The Marc show performance, like all of human history, is also on YouTube. This time it's a specially recorded backing track as well as a live vocal. Imagine watching this in 77, having grown up on the outlandishness of Aladdin Sane and all that, and he's just standing there, no theatrics, normal hair, no make up, with a frankly pedestrian production on the track, somewhat idly delivering the lyric. Then he hits the second verse ('I will be king...') with such force, such a desperate cry in his voice.

Literally gave me tingles first time I watched it. You so see that he was making music he had to make at this point, it's got that artist using their art to figure themselves out feeling, like Woody Allen's criminally overlooked Stardust Memories.
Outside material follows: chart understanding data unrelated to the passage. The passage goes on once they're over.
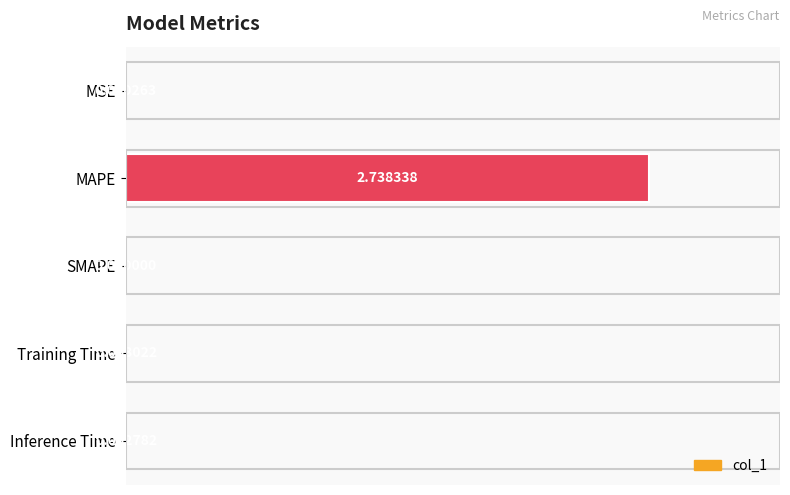

How many positive values are there?

4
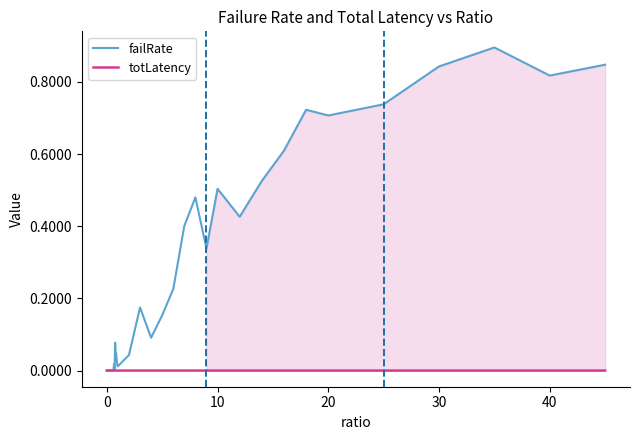

Which series has the widest spread of values?

failRate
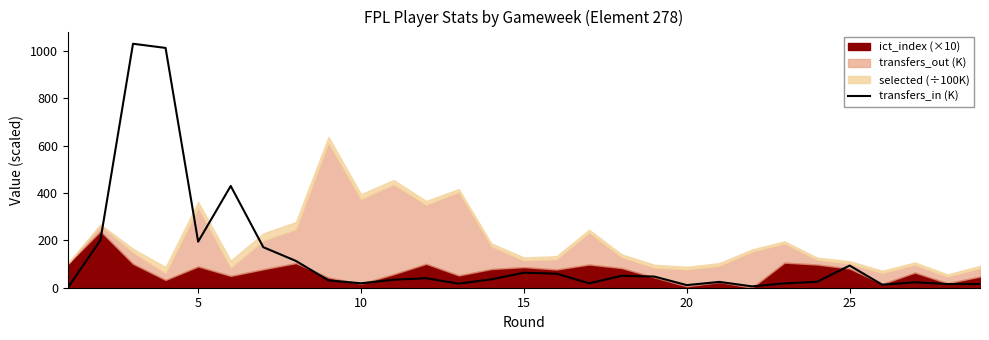

How many values are below 33?

14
Bowie has more bizarre corners to his career than any other major figure in music. Less than a year later he was releasing his narration of Prokofiev's Peter And The Wolf (which he really does start with 'are you sitting comfortably? Then I shall begin') and releasing Stage, a live album where all the tracks have been sequenced in their order of original release - why? - and there's a whole side of stuff from Low. A live version of the ambient Eno collaboration Warszawa! With crowds cheering! What the fuck is that about?
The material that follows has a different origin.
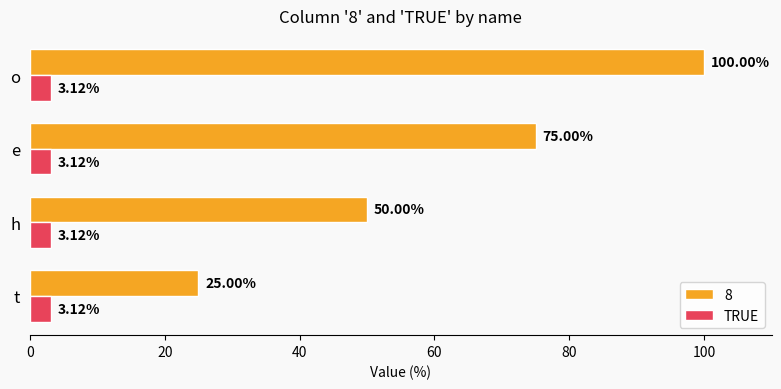

How many distinct data groups are displayed?

2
Meantime, let the onset of the festive season and this spaced oddity fusilli your mind.

[MP3 deleted to make way for new ones. Sorry!]

03 November 2007

The Higsons - Music To Watch Girls By


The Higsons - Music to Watch Girls By cover

The Higsons were an early 80s British band doing punchy angular white funk, kind of like Talking Heads but without any hint of genius.

For such a short, low volume career they pack a huge quantity of weirdness. For some reason, despite not being a ska band, they got signed to 2 Tone and released two singles in the label's twilight days, Tear the Whole Thing Down and Run Me Down.

Then there was this, an inexplicable cover of the 1967 Andy Williams track. Whilst too much of a Val Doonican to ever be a Rat Packer, Williams certainly belonged to that anti-rock n roll element of American popular music.

I fuckin hate all that Rat Pack revisionism that admires the slimy, arrogant, suit and tie singers who'd sing about sweet love then go home and drunkenly beat their wives. Anyone who tries to pretend that Dean Martin was cool is someone who can't deal with music expressing things that are real. Schmaltzy soulless and smug, Memories Are Made Of This was everything that Elvis came to save us from.

Despite it having Rat Packesque overtones, dubious gender politics and originally being a vehicle for a be-jumpered crooner, it's a hard heart that doesn't like Music To Watch Girls By.

'Watch that sound each time you hear a loud electric sigh' is an endlessly fabulous and thrilling line, and the dark descending melody underneath propels you with a relentless swirl that's glamourous yet sinister, poppy yet uneasy.

The Higsons version was produced by Warne Livesey, who within a year or two would be doing astonishing work on The The's epic and classic Infected album.

In a final twist of oddity, lead singer Charlie Higson went on to be the bloke in the Fast Show, the one who did Bob Fleming and Swiss Toni.

Making a record is a lot like making love to a beautiful woman; it's all very well having your solid seven inches but you've got to keep moving at the right speed to make sweet music.

Is it me, or does the Scott Walkerish bloke on the cover look like Louis Balfour presenting Jazz Club?